What needs to be done: The response should consist of the data below, copied exactly, with no pictures in it.

### Data extract

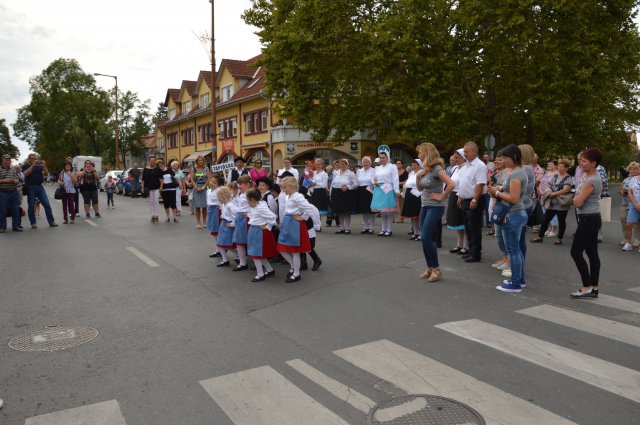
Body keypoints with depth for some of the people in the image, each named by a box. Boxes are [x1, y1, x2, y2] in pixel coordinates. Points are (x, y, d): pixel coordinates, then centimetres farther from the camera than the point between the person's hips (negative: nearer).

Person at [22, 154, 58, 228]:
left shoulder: (39, 166, 12)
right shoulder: (25, 166, 6)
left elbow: (46, 174, 1)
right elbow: (26, 173, -14)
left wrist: (44, 166, -14)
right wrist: (33, 165, -18)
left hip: (40, 186, 2)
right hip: (30, 188, -2)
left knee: (47, 204, -3)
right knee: (31, 206, 2)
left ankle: (51, 222, -1)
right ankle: (33, 223, 10)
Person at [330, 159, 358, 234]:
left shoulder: (350, 173, -4)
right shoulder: (335, 173, 13)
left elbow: (356, 184, -6)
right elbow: (332, 183, 18)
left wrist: (348, 187, -18)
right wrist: (331, 193, 13)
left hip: (347, 193, -5)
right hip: (336, 193, 5)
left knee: (347, 212, -2)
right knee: (339, 212, 9)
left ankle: (347, 228, 7)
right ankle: (342, 228, 19)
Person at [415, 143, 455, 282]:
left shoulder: (437, 169, -16)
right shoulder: (424, 169, 8)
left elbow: (451, 184, -26)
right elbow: (419, 188, 18)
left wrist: (442, 197, -16)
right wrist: (417, 176, 1)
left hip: (435, 207, -8)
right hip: (424, 207, 8)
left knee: (426, 238, -13)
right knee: (424, 239, 7)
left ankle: (436, 269, 0)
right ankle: (430, 268, 17)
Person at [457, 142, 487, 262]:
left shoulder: (479, 166, -15)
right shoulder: (466, 165, 14)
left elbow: (480, 185, -22)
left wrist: (475, 200, -25)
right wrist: (460, 197, 18)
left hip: (474, 201, -9)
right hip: (465, 200, 9)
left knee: (474, 228, -3)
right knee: (468, 228, 15)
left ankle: (476, 254, 4)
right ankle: (471, 250, 25)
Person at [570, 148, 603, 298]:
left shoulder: (591, 180, -19)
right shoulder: (594, 178, 13)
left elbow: (578, 202, -22)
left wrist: (575, 197, -1)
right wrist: (578, 198, 2)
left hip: (588, 220, -10)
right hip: (592, 219, 10)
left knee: (576, 252, -5)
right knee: (592, 253, 10)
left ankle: (587, 287, -1)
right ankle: (593, 288, 15)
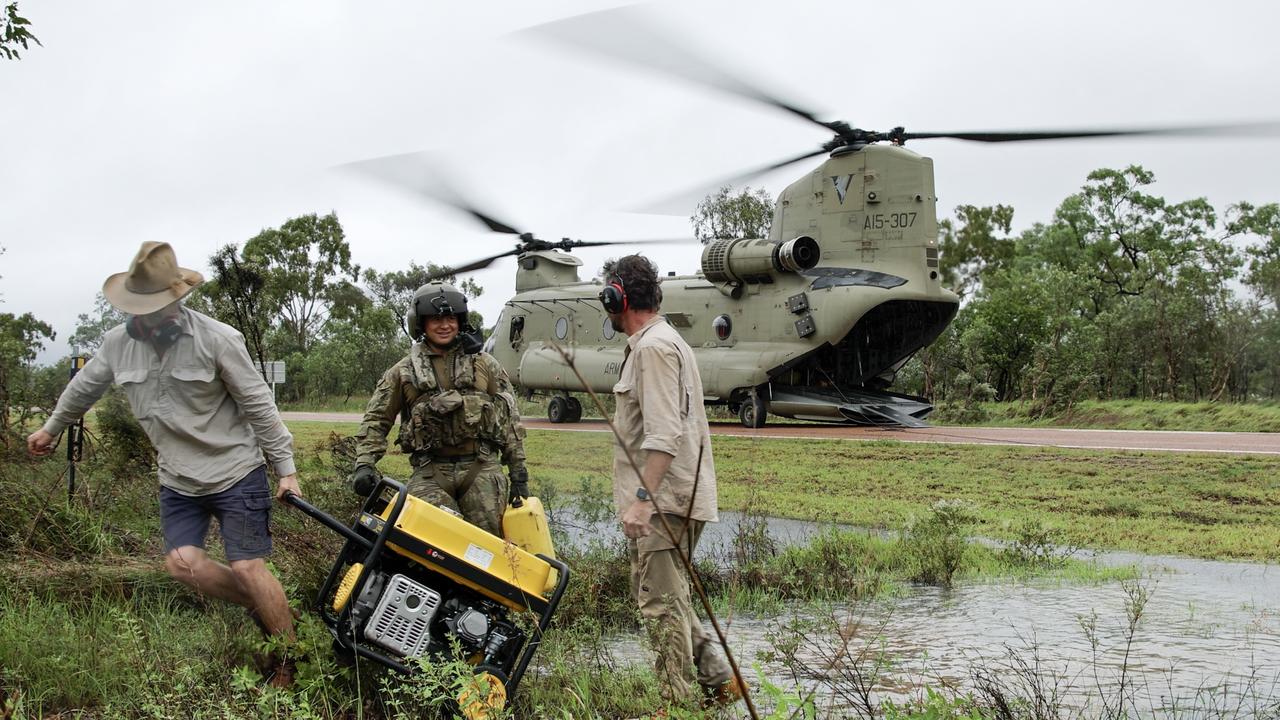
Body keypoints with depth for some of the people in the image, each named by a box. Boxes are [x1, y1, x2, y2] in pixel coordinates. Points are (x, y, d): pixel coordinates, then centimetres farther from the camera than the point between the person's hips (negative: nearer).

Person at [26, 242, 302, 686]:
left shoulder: (217, 339, -18)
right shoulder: (118, 342, -2)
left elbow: (259, 405, -14)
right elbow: (84, 388, 18)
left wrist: (285, 468, -12)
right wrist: (51, 428, 32)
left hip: (235, 472, -5)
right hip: (177, 480, 5)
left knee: (246, 566, -9)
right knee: (182, 563, -6)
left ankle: (290, 660, 6)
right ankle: (263, 606, 17)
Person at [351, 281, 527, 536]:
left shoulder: (483, 364, 13)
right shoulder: (403, 372, 13)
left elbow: (509, 419, 13)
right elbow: (376, 419, 12)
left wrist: (519, 474, 9)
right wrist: (364, 464, -3)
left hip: (481, 468, 1)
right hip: (430, 472, 0)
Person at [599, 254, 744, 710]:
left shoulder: (653, 347, -14)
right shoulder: (660, 341, 20)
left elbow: (663, 435, -23)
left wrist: (642, 497, -26)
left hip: (665, 500, -11)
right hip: (669, 497, 11)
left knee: (661, 601, -6)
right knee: (651, 590, 17)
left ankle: (681, 702, 1)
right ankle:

######

Answer area:
Body keypoints with depth for some of the people in the image, each named by a box. Boxes are [x1, y1, x2, y2] in pixel coordinates. Points are (x, y, d): pixel coordinates, then centimetres farther from the camera than the point between the person's hips (negative: nearer).

Person at [22, 154, 58, 228]:
left shoulder: (39, 166, 12)
right shoulder: (25, 166, 6)
left elbow: (46, 174, 1)
right elbow: (26, 173, -14)
left wrist: (44, 166, -14)
right wrist: (33, 165, -18)
left hip: (40, 186, 2)
right hip: (30, 188, -2)
left knee: (47, 204, -3)
right knee: (31, 206, 2)
left ankle: (51, 222, -1)
right ankle: (33, 223, 10)
Person at [330, 159, 358, 234]:
left shoulder: (350, 173, -4)
right shoulder: (335, 173, 13)
left elbow: (356, 184, -6)
right elbow: (332, 183, 18)
left wrist: (348, 187, -18)
right wrist: (331, 193, 13)
left hip: (347, 193, -5)
right hip: (336, 193, 5)
left knee: (347, 212, -2)
right knee: (339, 212, 9)
left ankle: (347, 228, 7)
right ankle: (342, 228, 19)
Person at [415, 143, 455, 282]:
left shoulder: (437, 169, -16)
right shoulder: (424, 169, 8)
left elbow: (451, 184, -26)
right elbow: (419, 188, 18)
left wrist: (442, 197, -16)
right wrist: (417, 176, 1)
left hip: (435, 207, -8)
right hip: (424, 207, 8)
left knee: (426, 238, -13)
right knee: (424, 239, 7)
left ankle: (436, 269, 0)
right ankle: (430, 268, 17)
Person at [457, 142, 487, 262]:
left shoulder: (479, 166, -15)
right shoulder: (466, 165, 14)
left elbow: (480, 185, -22)
left wrist: (475, 200, -25)
right wrist: (460, 197, 18)
left hip: (474, 201, -9)
right hip: (465, 200, 9)
left knee: (474, 228, -3)
right knee: (468, 228, 15)
left ankle: (476, 254, 4)
right ankle: (471, 250, 25)
Person at [570, 148, 603, 298]:
left shoulder: (591, 180, -19)
right shoulder: (594, 178, 13)
left elbow: (578, 202, -22)
left wrist: (575, 197, -1)
right wrist: (578, 198, 2)
left hip: (588, 220, -10)
right hip: (592, 219, 10)
left knee: (576, 252, -5)
right knee: (592, 253, 10)
left ankle: (587, 287, -1)
right ankle: (593, 288, 15)
Body keypoints with depth for some of the people in the image, each named by a box. Boxes are [x1, y1, x2, y2] in pixel coordinates. Points are (x, y, d): pixel coordinates, then centimetres farther from the camera than the point between the person's hips (negative: nearer).

Person at [26, 242, 302, 686]:
left shoulder: (217, 339, -18)
right shoulder: (118, 342, -2)
left elbow: (259, 405, -14)
right elbow: (84, 388, 18)
left wrist: (285, 468, -12)
right wrist: (51, 428, 32)
left hip: (235, 472, -5)
right hip: (177, 480, 5)
left knee: (246, 566, -9)
right knee: (182, 563, -6)
left ankle: (290, 660, 6)
right ankle: (263, 606, 17)
Person at [351, 281, 527, 536]:
left shoulder: (483, 364, 13)
right shoulder: (403, 372, 13)
left elbow: (509, 419, 13)
right elbow: (376, 419, 12)
left wrist: (519, 474, 9)
right wrist: (364, 464, -3)
left hip: (481, 468, 1)
right hip: (430, 472, 0)
Person at [599, 254, 744, 710]:
left shoulder: (653, 347, -14)
right shoulder: (660, 341, 20)
left elbow: (663, 435, -23)
left wrist: (642, 497, -26)
left hip: (665, 500, -11)
right hip: (669, 497, 11)
left knee: (661, 601, -6)
right knee: (651, 590, 17)
left ankle: (681, 702, 1)
right ankle:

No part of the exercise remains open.